The only serious issue that divides them concerns normalization of relations: What will peace
look like? The Syrian foreign minister has offered Israel a “warm peace” and President Hafez
Assad himself has spoken of “peaceful, normal relations” with Israel. At the same time, Mr.
Assad refuses to say anything more about normalization. Will it include, as Israel’s Prime Minister
Yitzhak Rabin insists, “an Israeli Embassy in Damascus, a Syrian Embassy in Israel, an Eggd [i.e.,
Israeli] bus traveling to Aleppo, Israeli tourists in Homs, Israeli ships at Tartus, El Al planes
landing, and commercial and cultural ties — everything, and in both directions”? Mr. Assad won’t
say. He promises to reveal the nature of peace following a complete Israeli withdrawal from the
Golan Heights — and no earlier. This the Israelis reject as completely inadequate, and so the
negotiations lumber on.

Two facts have always to be kept in mind about these talks. First, over five decades, the
Syrians have consistently been Israel’s most ferocious opponent, so that Israelis are more
suspicious of Syrians than any other Arabs. Second, the Israelis will be giving up a tangible asset
(the Golan Heights, a great strategic position) for nothing but words in return. These two factors
render Israelis understandably nervous about the course ahead. Indeed, the Likud Party and even
some members of Mr. Rabin’s own Labor Party don’t like the shape of the impending deal with
Damascus. They are likely to put up a strenuous opposition.

That’s where U.S. troops come in. Hoping to make the deal more acceptable to the Israeli
electorate, Mr. Rabin has raised the notion of placing an American force on the Golan Heights to
monitor the agreement with Syria. The Assad regime likes this idea as well, and the Clinton
administration has indicated it is ready to do its part.

Trouble is, the American people appear to be in no mood for such a commitment. In a survey
of 1,000 voters, the polling firm of Fabrizio, McLaughlin and Associates found that by a ratio of
3.6 to 1, Americans dislike the idea of sending troops to the Golan Heights. (The exact figures
are 64.3 percent against and 17.9 percent in favor, with the remainder not knowing or not
replying.)

When reminded about previous American experiences with peacekeeping missions, the thumbs
down vote for this mission increases slightly, to almost 4-to-1 against. (Here the numbers are
64.8 percent against and 16.5 percent in favor.)

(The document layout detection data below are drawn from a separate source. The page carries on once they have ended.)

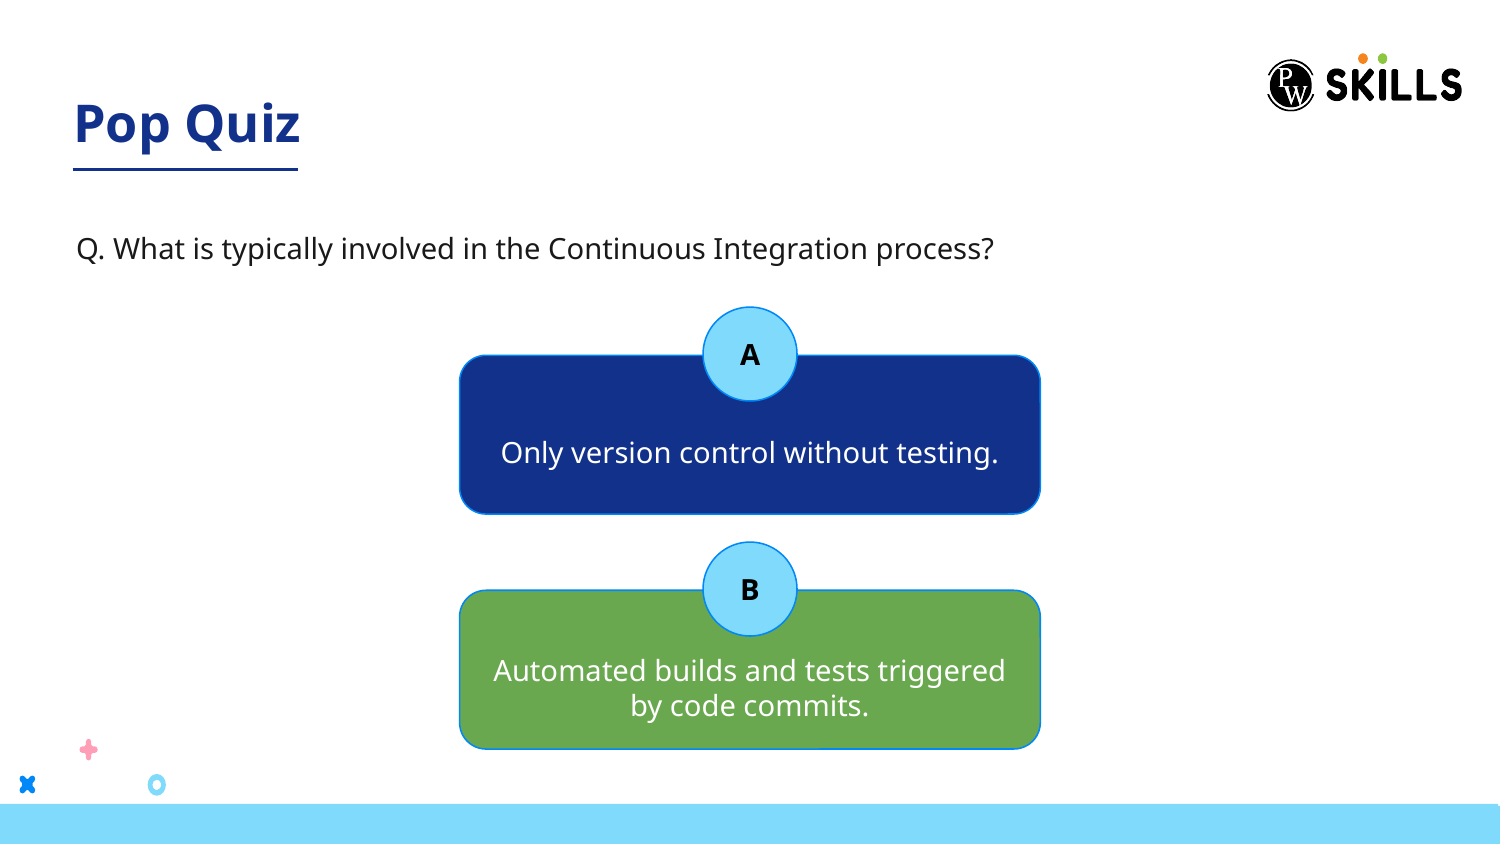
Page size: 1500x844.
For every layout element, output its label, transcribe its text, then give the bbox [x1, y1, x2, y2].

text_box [459, 306, 1041, 750]
text_box [0, 805, 1500, 844]
list Q. What is typically involved in the Continuous Integration process? [61, 210, 1409, 600]
title Pop Quiz [58, 75, 1041, 170]
picture [1266, 53, 1463, 112]
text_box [19, 738, 167, 796]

The poll also reveals that, by a 4-to-1 ratio, American opinion wants this issue to be approved
by Congress before U.S. soldiers pack their bags for the Golan Heights. (70 percent favor this,
17.1 percent think it unnecessary).

These strong opinions appear to be in synchrony with the new, Republican Congress. If there
is one thing that separates Republican from Democrats on foreign policy issues these days, it is a
close attention to American national interests: no troops and no money unless it’s clear that they
benefit the U.S. taxpayer. This is known to be the view of Jesse Helms, the presumptive chairman
of the Senate Foreign Relations Committee, and it is likely to be that of Benjamin Gilman, his
counterpart in the House.

The message is clear. Messrs. Clinton, Rabin and Assad have to make a very compelling case
if they are to get their way and station American troops between Israel and Syria.

Daniel Pipes is editor of the Middle East Quarterly, a new journal published in Philadelphia, and
author of a forthcoming book, “Syria Beyond the Peace Process,” to be published by the
Washington Institute for Near East Policy.